Search code examples
spss

How to equalize the number of rows per unit in an SPSS file


I have a file with a different number of rows for every "unit", and I'd like all the units to have the same number of rows, by adding the right number of empty rows per unit in the data.

For example:

data list list/ unit serial someData.
begin data.
1 1 54
2 1 57
2 2 87
2 3 91
3 1 17
3 2 43
end data.

what i'd like to get to is this:

1 1 54  
1 2  .  
1 3  .  
2 1 57  
2 2 87  
2 3 91  
3 1 17  
3 2 43  
3 3  .  

I've worked with simple workarounds, for example casestovars => varstocases (keeping nulls), or preparing a base file with all the lines with unit names and serials, and then matching it with the data file so I end up with all the lines and all the data.
Could anyone suggest a more direct (\elegant\efficient\simple) approach? Thanks!


Solution

  • Cartesian product is what you require here.
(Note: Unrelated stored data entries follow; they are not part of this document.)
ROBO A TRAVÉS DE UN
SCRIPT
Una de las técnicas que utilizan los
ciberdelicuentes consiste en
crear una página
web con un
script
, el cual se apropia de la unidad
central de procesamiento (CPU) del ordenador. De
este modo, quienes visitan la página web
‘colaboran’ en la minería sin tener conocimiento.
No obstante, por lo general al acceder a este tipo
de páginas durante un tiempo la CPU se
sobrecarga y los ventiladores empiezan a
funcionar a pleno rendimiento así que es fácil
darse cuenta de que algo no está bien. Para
    Using your example data and downloading the Custom Extension Command, you can solve as below:

    data list list/ unit serial someData.
    begin data.
    1 1 54
    2 1 57
    2 2 87
    2 3 91
    3 1 17
    3 2 43
    end data.
    DATASET NAME ds0.
    DATASET ACTIVATE ds0.
    STATS CARTPROD VAR1=unit VAR2=serial /SAVE OUTFILE="C:\Temp\dsCart".
    SORT CASES BY unit serial.
    MATCH FILES FILE=* /BY unit serial /FIRST=Primary.
    SELECT IF Primary.
    MATCH FILES FILE=* /FILE=ds0  /BY unit serial /DROP=Primary.
    EXE.
    

    I'm not sure how efficient this Custom Extension Command is so you may want to experiment with different flavours of using STATS CARTPROD. An alternative approach would be to create two datasets (left and right) with your unique unit and serial values and then process these through the STATS CARTPROD command.